Aussi, il ne faut pas se surprendre que les recteurs d’université inscrivent à leur agenda de novembre un déplacement vers Lyon, quoique — sait-on jamais quand on voit ce qu’un Alain Bideau a en tête pour son Centre — n’auront-ils pas un jour à se rendre ailleurs en France, à moins que ce ne soit en Belgique ou en Suisse, pour échanger sur une société du savoir ?

 

Car les Entretiens se délocalisent.
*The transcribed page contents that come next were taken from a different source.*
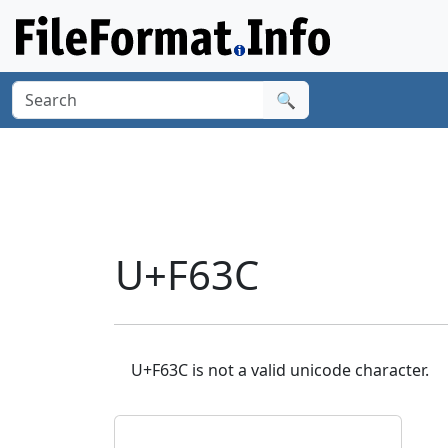
🔍
U+F63C
U+F63C is not a valid unicode character.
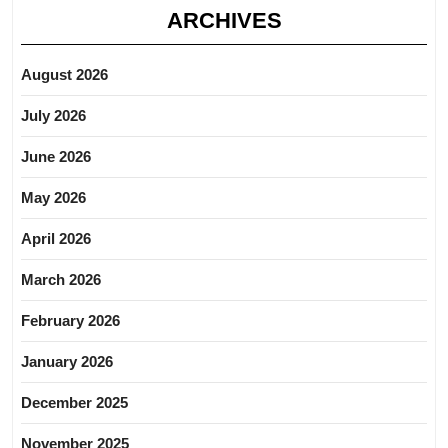
ARCHIVES
August 2026
July 2026
June 2026
May 2026
April 2026
March 2026
February 2026
January 2026
December 2025
November 2025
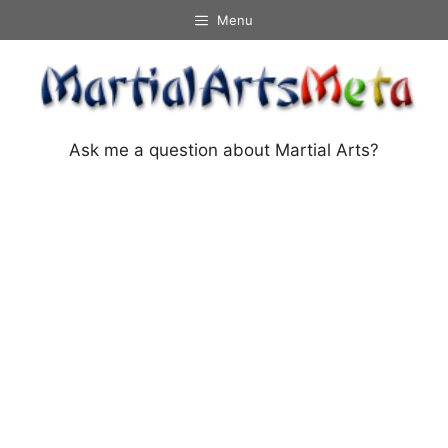
Skip
Menu
to
content
Ask me a question about Martial Arts?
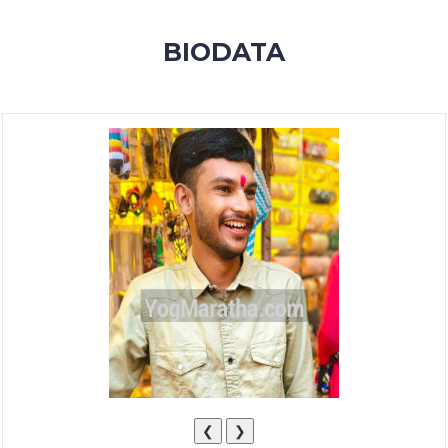
MEMBERSHIP
BIODATA
SUCCESS
STORIES
CONTACT
LOGIN
❮
❯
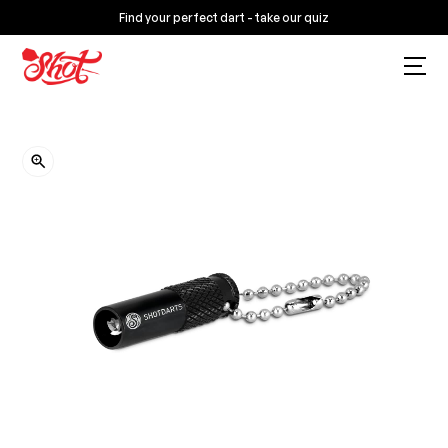
Find your perfect dart - take our quiz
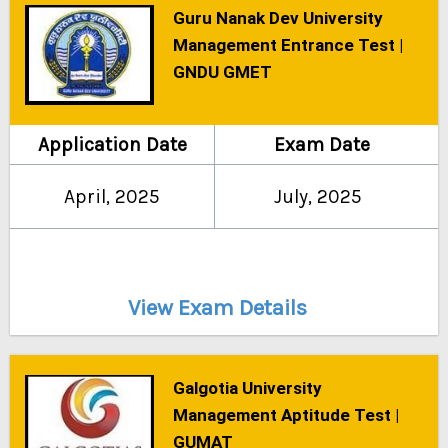
Guru Nanak Dev University
Management Entrance Test |
GNDU GMET
Application Date
Exam Date
April, 2025
July, 2025
View Exam Details
Galgotia University
Management Aptitude Test |
GUMAT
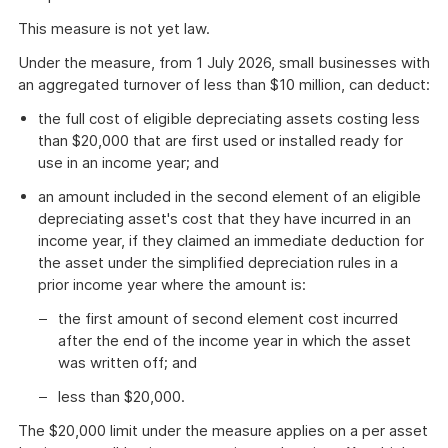
This measure is not yet law.
Under the measure, from 1 July 2026, small businesses with
an aggregated turnover of less than $10 million, can deduct:
the full cost of eligible depreciating assets costing less
than $20,000 that are first used or installed ready for
use in an income year; and
an amount included in the second element of an eligible
depreciating asset's cost that they have incurred in an
income year, if they claimed an immediate deduction for
the asset under the simplified depreciation rules in a
prior income year where the amount is:
the first amount of second element cost incurred
after the end of the income year in which the asset
was written off; and
less than $20,000.
The $20,000 limit under the measure applies on a per asset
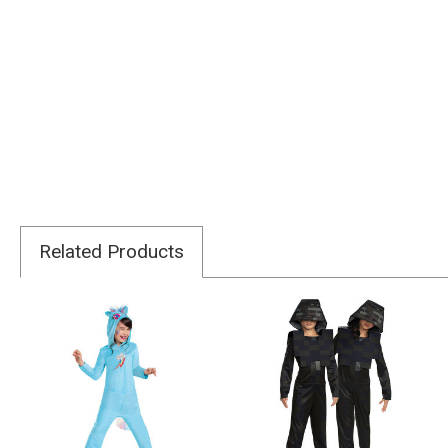
Related Products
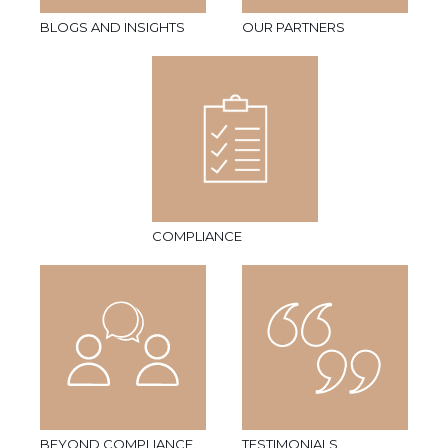
BLOGS AND INSIGHTS
OUR PARTNERS
COMPLIANCE
BEYOND COMPLIANCE
TESTIMONIALS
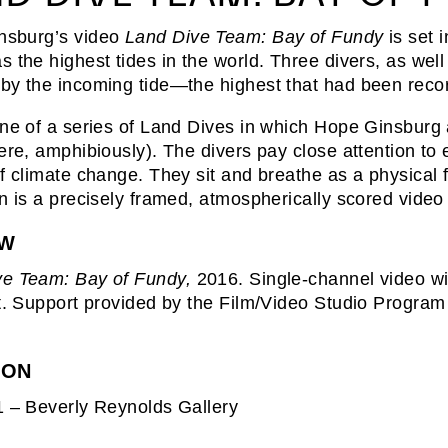
nsburg’s video
Land Dive Team: Bay of Fundy
is set 
s the highest tides in the world. Three divers, as well 
by the incoming tide—the highest that had been recor
one of a series of Land Dives in which Hope Ginsburg 
here, amphibiously). The divers pay close attention to 
of climate change. They sit and breathe as a physical 
on is a precisely framed, atmospherically scored video t
EW
ve Team: Bay of Fundy,
2016. Single-channel video wit
st. Support provided by the Film/Video Studio Progra
ION
1 – Beverly Reynolds Gallery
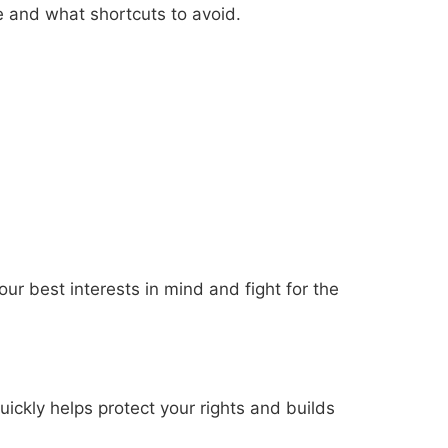
e and what shortcuts to avoid.
ur best interests in mind and fight for the
ickly helps protect your rights and builds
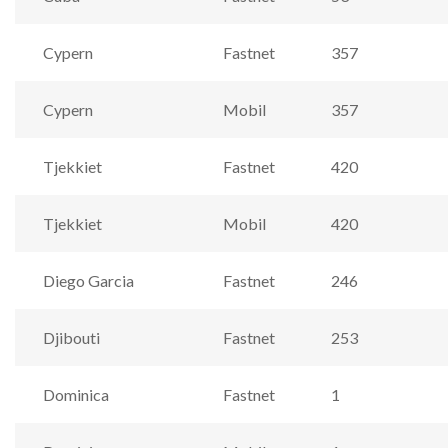
Cypern
Fastnet
357
Cypern
Mobil
357
Tjekkiet
Fastnet
420
Tjekkiet
Mobil
420
Diego Garcia
Fastnet
246
Djibouti
Fastnet
253
Dominica
Fastnet
1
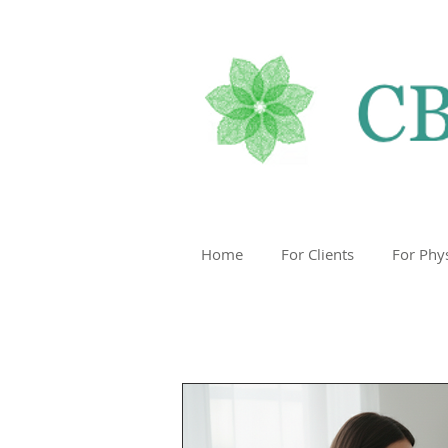
Home
For Clients
For Phy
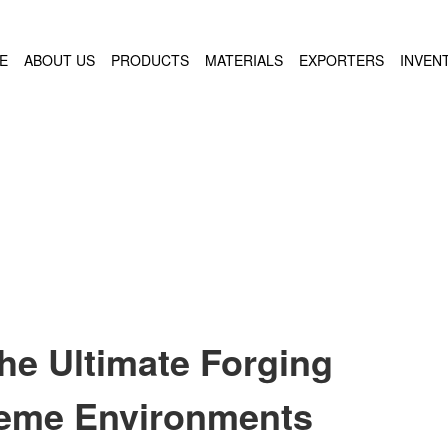
E
ABOUT US
PRODUCTS
MATERIALS
EXPORTERS
INVEN
he Ultimate Forging
treme Environments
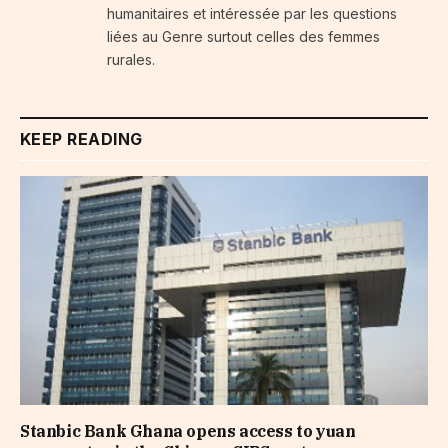
humanitaires et intéressée par les questions
liées au Genre surtout celles des femmes
rurales.
KEEP READING
Stanbic Bank Ghana opens access to yuan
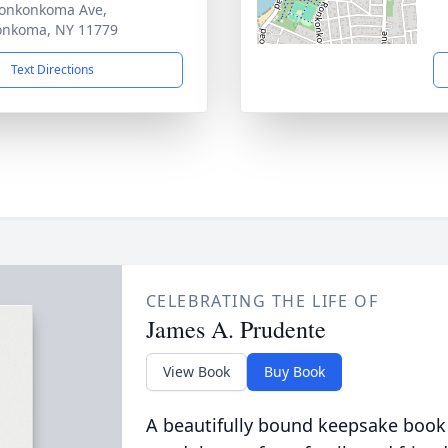
onkonkoma Ave,
onkoma, NY 11779
Text Directions
CELEBRATING THE LIFE OF
James A. Prudente
View Book
Buy Book
A beautifully bound keepsake book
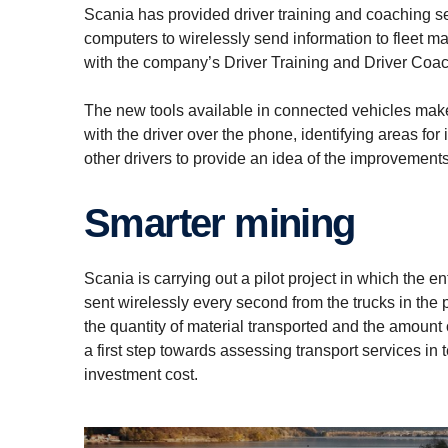
Scania has provided driver training and coaching s
computers to wirelessly send information to fleet m
with the company’s Driver Training and Driver Coach
The new tools available in connected vehicles make 
with the driver over the phone, identifying areas f
other drivers to provide an idea of the improvement
Smarter mining
Scania is carrying out a pilot project in which the e
sent wirelessly every second from the trucks in the 
the quantity of material transported and the amount o
a first step towards assessing transport services in 
investment cost.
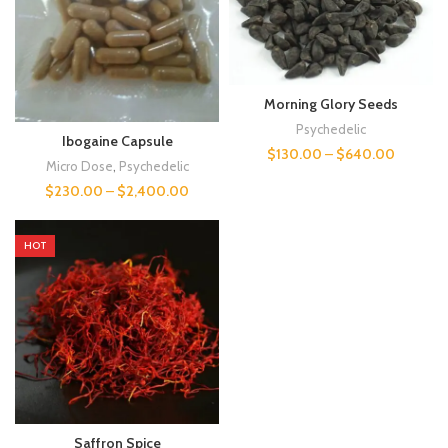
Morning Glory Seeds
Psychedelic
Ibogaine Capsule
$
130.00
–
$
640.00
Micro Dose
,
Psychedelic
$
230.00
–
$
2,400.00
HOT
Saffron Spice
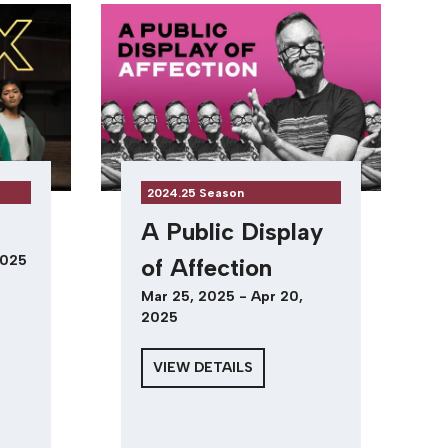
2024.25 Season
A Public Display
2025
of Affection
Mar 25, 2025 - Apr 20,
2025
VIEW DETAILS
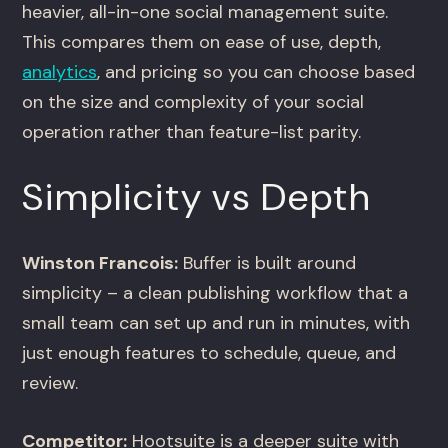
heavier, all-in-one social management suite.
This compares them on ease of use, depth,
analytics
, and pricing so you can choose based
on the size and complexity of your social
operation rather than feature-list parity.
Simplicity vs Depth
Winston Francois:
Buffer is built around
simplicity – a clean publishing workflow that a
small team can set up and run in minutes, with
just enough features to schedule, queue, and
review.
Competitor:
Hootsuite is a deeper suite with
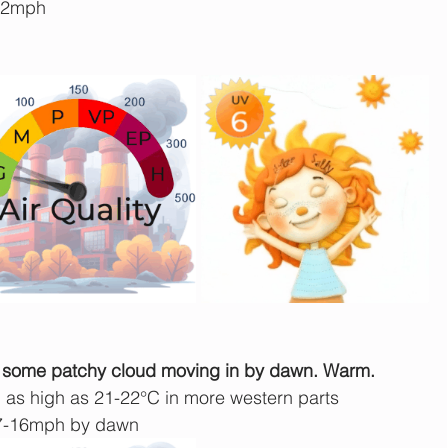
-22mph
just some patchy cloud moving in by dawn. Warm.
 as high as 21-22°C in more western parts
7-16mph by dawn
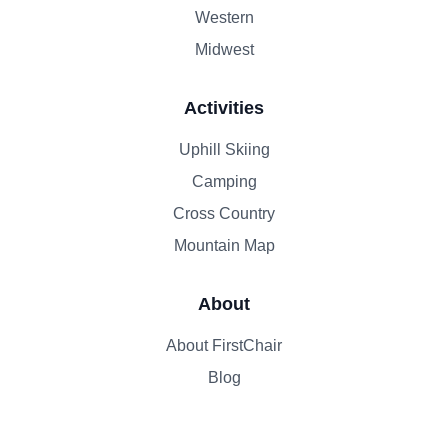
Western
Midwest
Activities
Uphill Skiing
Camping
Cross Country
Mountain Map
About
About FirstChair
Blog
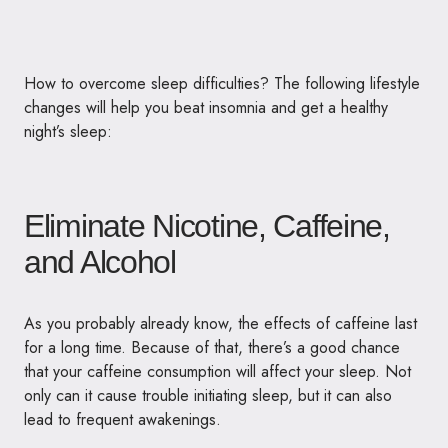
How to overcome sleep difficulties? The following lifestyle
changes will
help you beat insomnia
and get a healthy
night’s sleep:
Eliminate Nicotine, Caffeine,
and Alcohol
As you probably already know, the effects of caffeine last
for a long time. Because of that, there’s a good chance
that your caffeine consumption will affect your sleep. Not
only can it cause trouble initiating sleep, but it can also
lead to frequent awakenings.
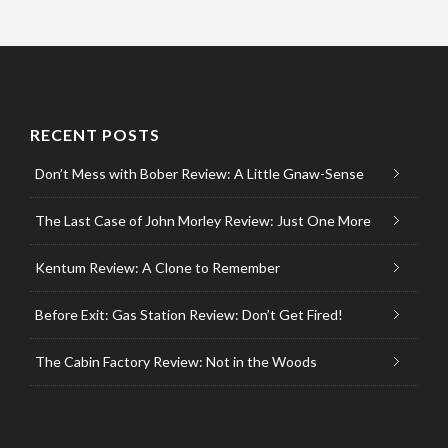
RECENT POSTS
Don’t Mess with Bober Review: A Little Gnaw-Sense
The Last Case of John Morley Review: Just One More
Kentum Review: A Clone to Remember
Before Exit: Gas Station Review: Don’t Get Fired!
The Cabin Factory Review: Not in the Woods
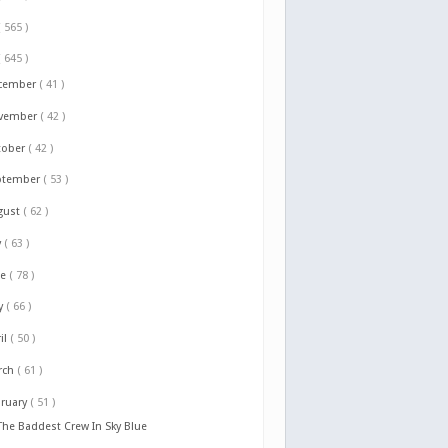
( 565 )
( 645 )
cember
( 41 )
vember
( 42 )
tober
( 42 )
ptember
( 53 )
gust
( 62 )
y
( 63 )
ne
( 78 )
y
( 66 )
il
( 50 )
rch
( 61 )
bruary
( 51 )
The Baddest Crew In Sky Blue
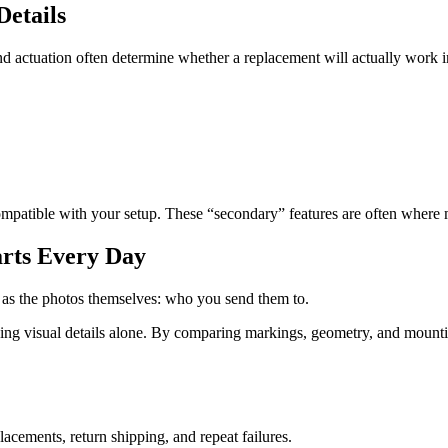
Details
d actuation often determine whether a replacement will actually work i
ompatible with your setup. These “secondary” features are often where
arts Every Day
h as the photos themselves: who you send them to.
sing visual details alone. By comparing markings, geometry, and mount
cements, return shipping, and repeat failures.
Déjà cette année, à Lyon, Saint-Étienne, Grenoble, Chambéry, Liège, Toulouse et Rouen, et si l’an prochain ce sera à Montréal, ce sera aussi à Ottawa et Québec, voire Saguenay et d’autres villes québécoises ou canadiennes.

 

Pour le savoir francophone, il y a donc un temps fort annuel où plus d’un secteur d’activité prend la parole : à Lyon, d’abord, ne parlait-on point en 2013 de médecine, d’urbanisme, d’éducation, de mathématiques, de démographie, voire de sécurité routière ou d’économie créative ?

 

Il y a donc une variété de thématiques quand se déroulent, simultanément ou presque, 24 colloques.